WHAT IS EXPECTED: Copy all of the data below without altering a single line.

SOURCE INFORMATION START

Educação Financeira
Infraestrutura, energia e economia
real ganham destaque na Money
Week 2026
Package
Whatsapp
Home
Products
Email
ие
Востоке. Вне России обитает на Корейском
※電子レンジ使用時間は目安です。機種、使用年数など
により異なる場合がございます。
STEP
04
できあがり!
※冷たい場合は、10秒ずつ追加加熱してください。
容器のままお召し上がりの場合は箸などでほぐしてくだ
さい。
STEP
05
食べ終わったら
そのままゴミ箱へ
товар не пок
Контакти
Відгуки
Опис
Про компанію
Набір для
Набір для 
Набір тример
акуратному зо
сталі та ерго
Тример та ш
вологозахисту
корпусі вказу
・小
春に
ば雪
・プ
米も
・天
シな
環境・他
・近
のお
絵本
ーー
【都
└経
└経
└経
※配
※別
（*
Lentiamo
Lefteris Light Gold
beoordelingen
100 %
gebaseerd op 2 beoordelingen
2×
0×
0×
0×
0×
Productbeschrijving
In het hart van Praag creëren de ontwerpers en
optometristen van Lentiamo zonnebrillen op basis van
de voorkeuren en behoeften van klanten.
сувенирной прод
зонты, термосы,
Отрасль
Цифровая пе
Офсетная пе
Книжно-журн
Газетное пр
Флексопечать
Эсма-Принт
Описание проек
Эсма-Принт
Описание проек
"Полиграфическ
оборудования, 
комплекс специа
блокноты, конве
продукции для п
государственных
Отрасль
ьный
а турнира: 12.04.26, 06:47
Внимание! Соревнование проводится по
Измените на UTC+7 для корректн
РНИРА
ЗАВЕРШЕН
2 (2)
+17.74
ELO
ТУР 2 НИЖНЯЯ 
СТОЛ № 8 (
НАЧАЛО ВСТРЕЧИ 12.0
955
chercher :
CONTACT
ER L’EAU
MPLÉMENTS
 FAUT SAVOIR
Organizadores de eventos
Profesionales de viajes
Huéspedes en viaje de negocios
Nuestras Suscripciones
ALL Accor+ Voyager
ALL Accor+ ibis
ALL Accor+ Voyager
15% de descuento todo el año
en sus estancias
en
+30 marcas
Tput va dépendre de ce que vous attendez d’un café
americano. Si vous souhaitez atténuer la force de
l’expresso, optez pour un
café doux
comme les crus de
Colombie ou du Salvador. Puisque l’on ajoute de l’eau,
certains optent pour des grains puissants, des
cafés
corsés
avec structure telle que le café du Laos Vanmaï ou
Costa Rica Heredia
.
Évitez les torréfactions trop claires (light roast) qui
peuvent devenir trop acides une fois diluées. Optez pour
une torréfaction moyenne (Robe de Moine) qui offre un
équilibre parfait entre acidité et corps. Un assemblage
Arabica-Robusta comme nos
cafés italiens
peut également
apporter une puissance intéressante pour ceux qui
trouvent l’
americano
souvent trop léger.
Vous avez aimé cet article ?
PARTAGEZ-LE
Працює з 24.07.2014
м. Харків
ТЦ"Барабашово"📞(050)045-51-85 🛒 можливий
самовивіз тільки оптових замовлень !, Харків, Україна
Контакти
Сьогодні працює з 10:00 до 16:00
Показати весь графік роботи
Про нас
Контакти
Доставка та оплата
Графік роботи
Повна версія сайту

SOURCE INFORMATION END

SOLUTION TO THE PROBLEM:
Educação Financeira
Infraestrutura, energia e economia
real ganham destaque na Money
Week 2026
Package
Whatsapp
Home
Products
Email
ие
Востоке. Вне России обитает на Корейском
※電子レンジ使用時間は目安です。機種、使用年数など
により異なる場合がございます。
STEP
04
できあがり!
※冷たい場合は、10秒ずつ追加加熱してください。
容器のままお召し上がりの場合は箸などでほぐしてくだ
さい。
STEP
05
食べ終わったら
そのままゴミ箱へ
товар не пок
Контакти
Відгуки
Опис
Про компанію
Набір для
Набір для 
Набір тример
акуратному зо
сталі та ерго
Тример та ш
вологозахисту
корпусі вказу
・小
春に
ば雪
・プ
米も
・天
シな
環境・他
・近
のお
絵本
ーー
【都
└経
└経
└経
※配
※別
（*
Lentiamo
Lefteris Light Gold
beoordelingen
100 %
gebaseerd op 2 beoordelingen
2×
0×
0×
0×
0×
Productbeschrijving
In het hart van Praag creëren de ontwerpers en
optometristen van Lentiamo zonnebrillen op basis van
de voorkeuren en behoeften van klanten.
сувенирной прод
зонты, термосы,
Отрасль
Цифровая пе
Офсетная пе
Книжно-журн
Газетное пр
Флексопечать
Эсма-Принт
Описание проек
Эсма-Принт
Описание проек
"Полиграфическ
оборудования, 
комплекс специа
блокноты, конве
продукции для п
государственных
Отрасль
ьный
а турнира: 12.04.26, 06:47
Внимание! Соревнование проводится по
Измените на UTC+7 для корректн
РНИРА
ЗАВЕРШЕН
2 (2)
+17.74
ELO
ТУР 2 НИЖНЯЯ 
СТОЛ № 8 (
НАЧАЛО ВСТРЕЧИ 12.0
955
chercher :
CONTACT
ER L’EAU
MPLÉMENTS
 FAUT SAVOIR
Organizadores de eventos
Profesionales de viajes
Huéspedes en viaje de negocios
Nuestras Suscripciones
ALL Accor+ Voyager
ALL Accor+ ibis
ALL Accor+ Voyager
15% de descuento todo el año
en sus estancias
en
+30 marcas
Tput va dépendre de ce que vous attendez d’un café
americano. Si vous souhaitez atténuer la force de
l’expresso, optez pour un
café doux
comme les crus de
Colombie ou du Salvador. Puisque l’on ajoute de l’eau,
certains optent pour des grains puissants, des
cafés
corsés
avec structure telle que le café du Laos Vanmaï ou
Costa Rica Heredia
.
Évitez les torréfactions trop claires (light roast) qui
peuvent devenir trop acides une fois diluées. Optez pour
une torréfaction moyenne (Robe de Moine) qui offre un
équilibre parfait entre acidité et corps. Un assemblage
Arabica-Robusta comme nos
cafés italiens
peut également
apporter une puissance intéressante pour ceux qui
trouvent l’
americano
souvent trop léger.
Vous avez aimé cet article ?
PARTAGEZ-LE
Працює з 24.07.2014
м. Харків
ТЦ"Барабашово"📞(050)045-51-85 🛒 можливий
самовивіз тільки оптових замовлень !, Харків, Україна
Контакти
Сьогодні працює з 10:00 до 16:00
Показати весь графік роботи
Про нас
Контакти
Доставка та оплата
Графік роботи
Повна версія сайту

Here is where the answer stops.